_TASK OBJECTIVE:_
Could you reproduce all of the data below word for word, leaving the pictures out of your answer?

_DATA SECTION:_

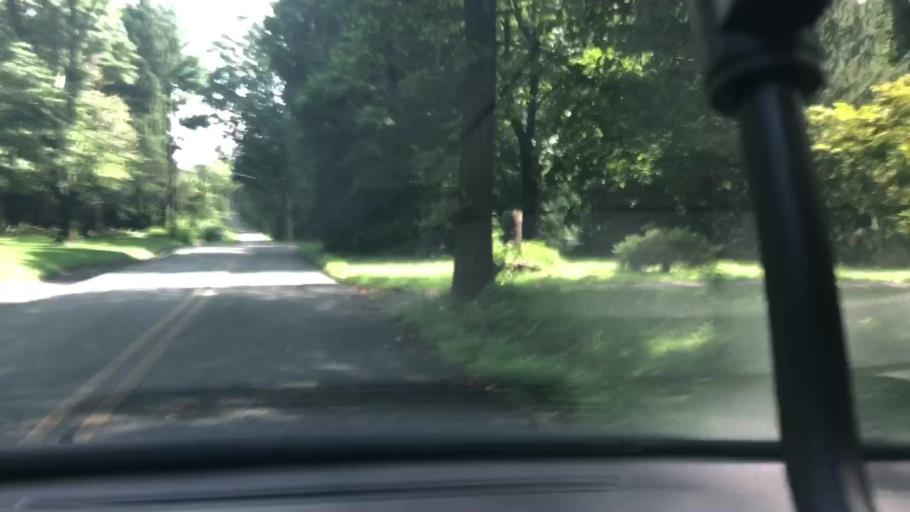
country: US
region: Pennsylvania
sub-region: Chester County
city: Kenilworth
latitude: 40.2045
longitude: -75.6338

_TASK SOLUTION:_
country: US
region: Pennsylvania
sub-region: Chester County
city: Kenilworth
latitude: 40.2045
longitude: -75.6338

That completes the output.